Tahiti 80

Tahiti 80
  • Indie Pop, French Pop, Adult Alternative Pop/Rock, Alternative/Indie
  • La formazione dei Tahiti 80 viene alla luce nel 1993 dall'idea di Xavier Boyer (voce) e Pedro Resende [... altro]

La formazione dei Tahiti 80 viene alla luce nel 1993 dall'idea di Xavier Boyer (voce) e Pedro Resende (basso). Luogo di nascita è Rouen, la capitale della Normandia, città di freddo, vento, chiese gotiche e luoghi della memoria dello sbarco Alleato durante la Seconda Guerra Mondiale. I due ragazzi frequentano l'università e hanno la passione per Beatles, Kinks e per la musica pop-rock d'Oltremanica, che in quell'epoca è in piena fase brit-pop. Il nome che si scelgono deriva da una maglietta che il padre di Boyer aveva acquistato nel 1980 durante una vacanza in Polinesia.
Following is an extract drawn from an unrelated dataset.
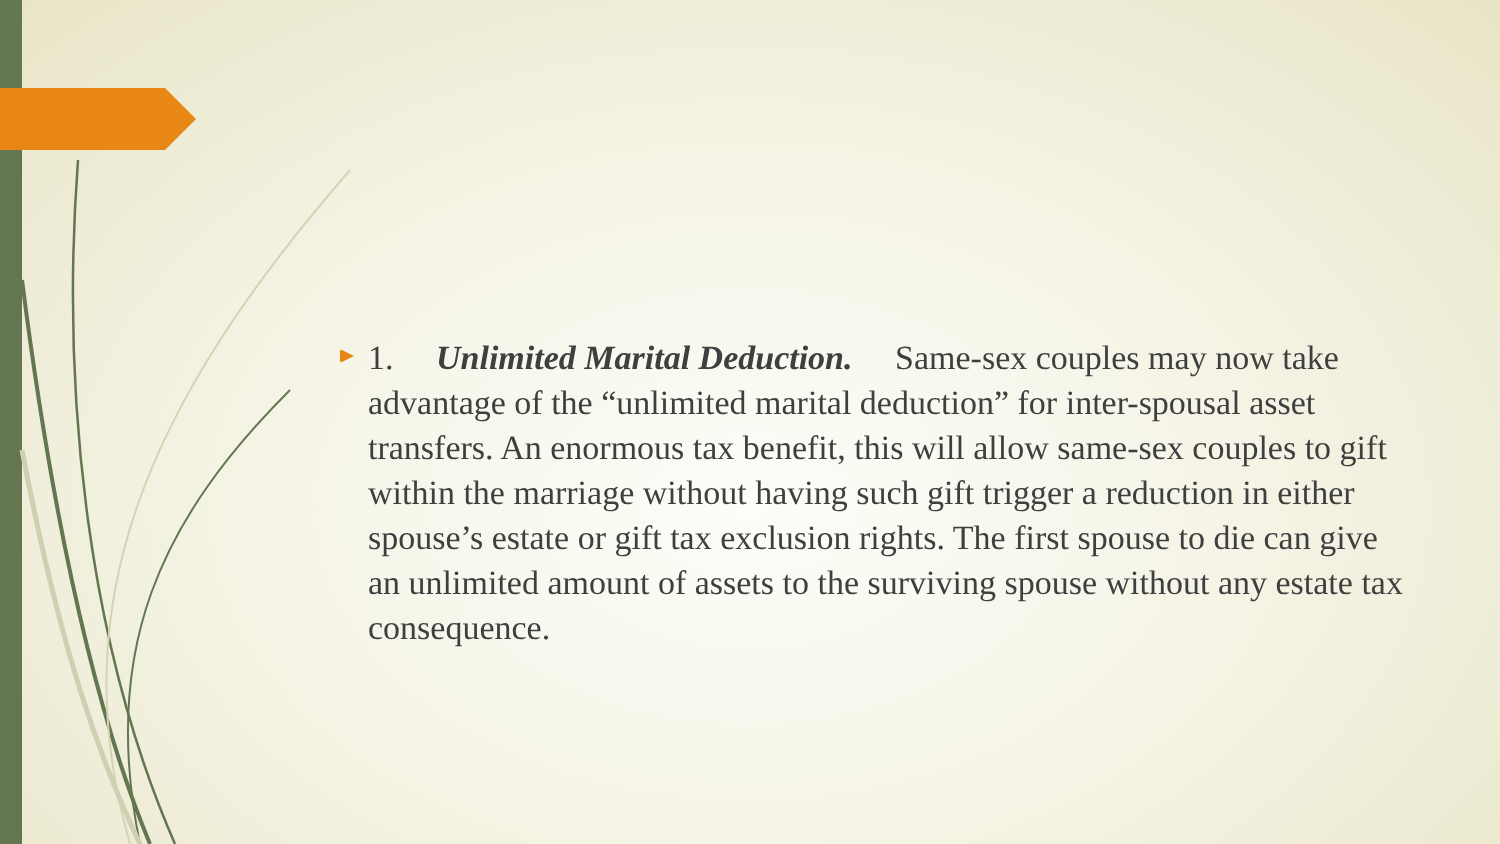1. Unlimited Marital Deduction. Same-sex couples may now take advantage of the “unlimited marital deduction” for inter-spousal asset transfers. An enormous tax benefit, this will allow same-sex couples to gift within the marriage without having such gift trigger a reduction in either spouse’s estate or gift tax exclusion rights. The first spouse to die can give an unlimited amount of assets to the surviving spouse without any estate tax consequence.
Le prime session in casa sono impostate su questa linea e portano alla realizzazione di un paio di demo. Nel 1994 il duo diventa trio, con l'ingresso del chitarrista Mederic Gontier, mentre l'anno dopo si allarga a quartetto, con l'arrivo del bassista Sylvain Marchand. Un anno ancora e esce il primo lavoro ufficiale del gruppo, un EP intitolato "20 Minutes". I Tahiti 80 cominciano a farsi un nome a Parigi e nel nord della Francia suonando nei locali e poi sfornando un altro EP, "I.S.A.A.C.". I tempi per il primo full lenght sono maturi e nel 2000 la Atmospherique distribuisce "Puzzle". Inizialmente diffuso solo in Francia, l'album verrà distribuito e apprezzato solo negli anni successivi nel resto d'Europa. "Extra Pieces" segue l'anno dopo.
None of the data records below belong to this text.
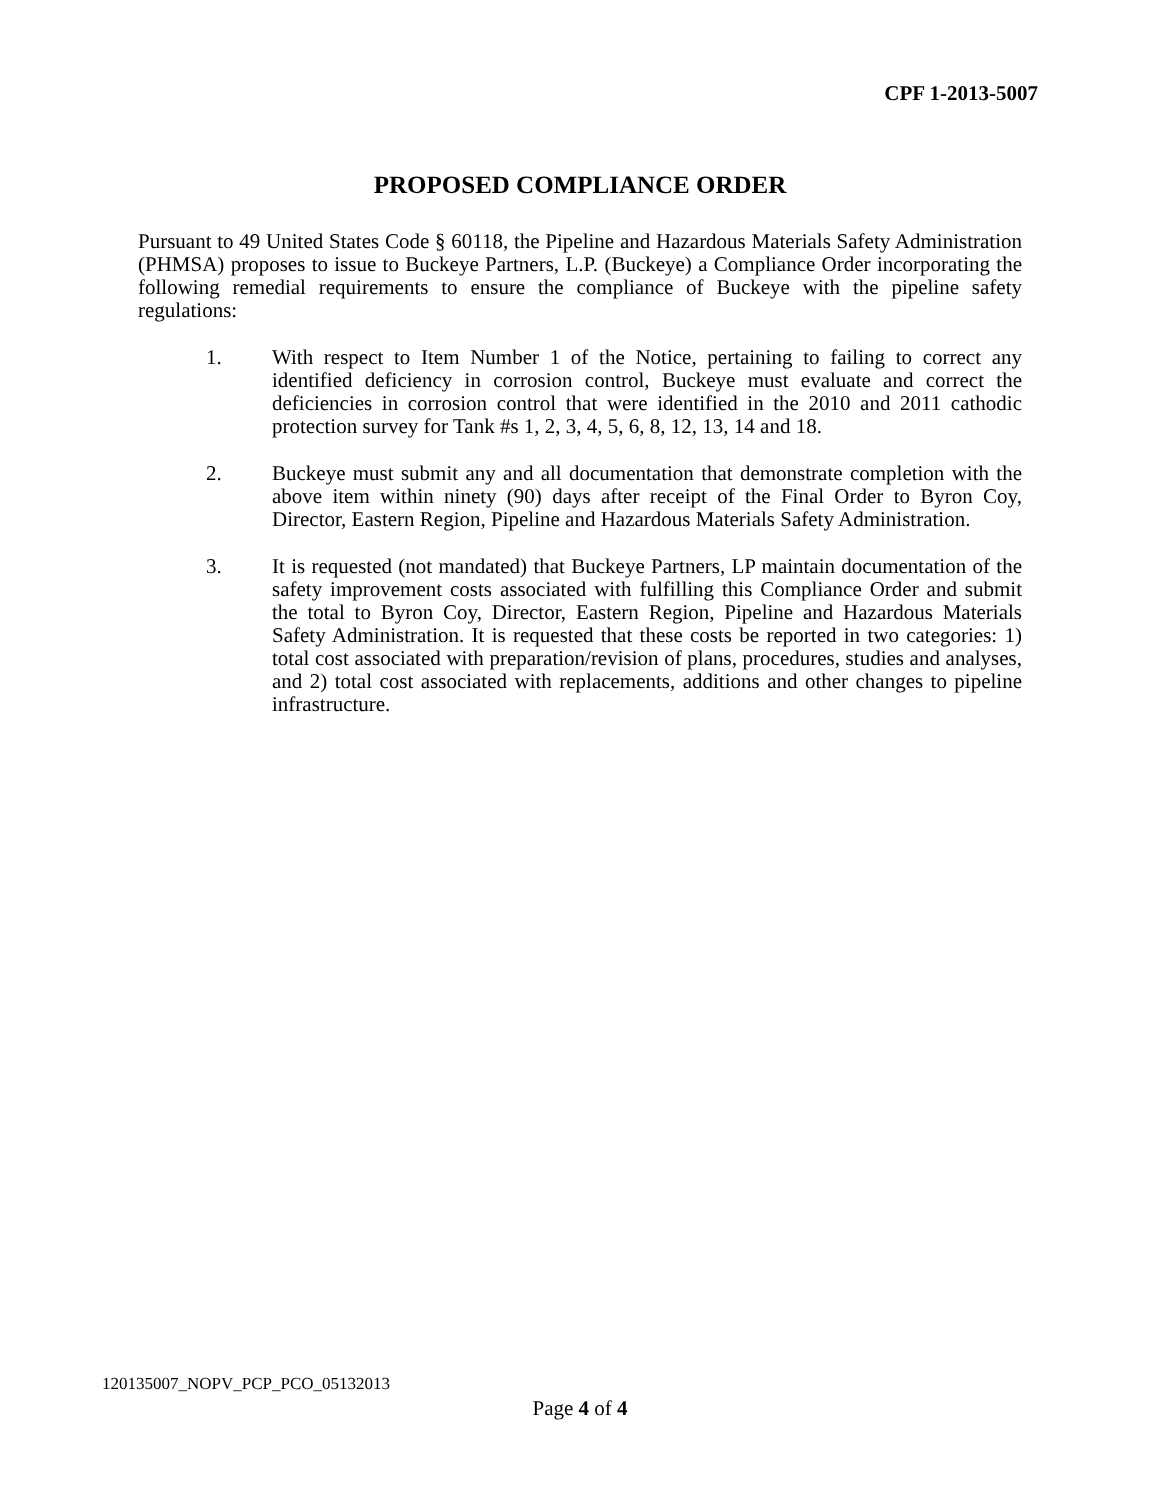CPF 1-2013-5007
PROPOSED COMPLIANCE ORDER
Pursuant to 49 United States Code § 60118, the Pipeline and Hazardous Materials Safety Administration (PHMSA) proposes to issue to Buckeye Partners, L.P. (Buckeye) a Compliance Order incorporating the following remedial requirements to ensure the compliance of Buckeye with the pipeline safety regulations:
1. With respect to Item Number 1 of the Notice, pertaining to failing to correct any identified deficiency in corrosion control, Buckeye must evaluate and correct the deficiencies in corrosion control that were identified in the 2010 and 2011 cathodic protection survey for Tank #s 1, 2, 3, 4, 5, 6, 8, 12, 13, 14 and 18.
2. Buckeye must submit any and all documentation that demonstrate completion with the above item within ninety (90) days after receipt of the Final Order to Byron Coy, Director, Eastern Region, Pipeline and Hazardous Materials Safety Administration.
3. It is requested (not mandated) that Buckeye Partners, LP maintain documentation of the safety improvement costs associated with fulfilling this Compliance Order and submit the total to Byron Coy, Director, Eastern Region, Pipeline and Hazardous Materials Safety Administration. It is requested that these costs be reported in two categories: 1) total cost associated with preparation/revision of plans, procedures, studies and analyses, and 2) total cost associated with replacements, additions and other changes to pipeline infrastructure.
120135007_NOPV_PCP_PCO_05132013
Page 4 of 4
Trame aeree e sapienza compositiva, ma rispetto ai maestri inglesi i Tahiti Eighty sviluppano uno stile più leggero e istintivo, un pop-rock più fresco e ironico, carico di vitalità ma allo stesso tempo maturo, personale e raffinato. Il loro tocco è un po' nostalgico vintage fa sì che in patria comincino a paragonarli ai Daft Punk, agli Air, ai Belle & Sebastian, non tanto per lo stile quanto per il ruolo all'interno della rinnovata nouvelle vague musicale transalpina. Gli altri lavori sono "Wallpaper For The Soul" (Atmospheriques, 2002) e, per la Minty Fresh, "A Piece Of Sunshine" (2004) e "Fosbury" (2005), distribuiti dalla Minty FreshCon loro lavorano in studio nomi del calibro di Tore Johansson dei Cardigans, che riescono a fondere le istanze musicali dei quattro in un blend sonoro compatto e originale, in cui si incrociano tastiere anni 60, fiati, chitarre elettriche e acustiche, mellotron e la voce carismatica di Boyer, dal poco ortodosso accento inglese.
Nel 2005 esce anche un Dvd dal titolo "Changes".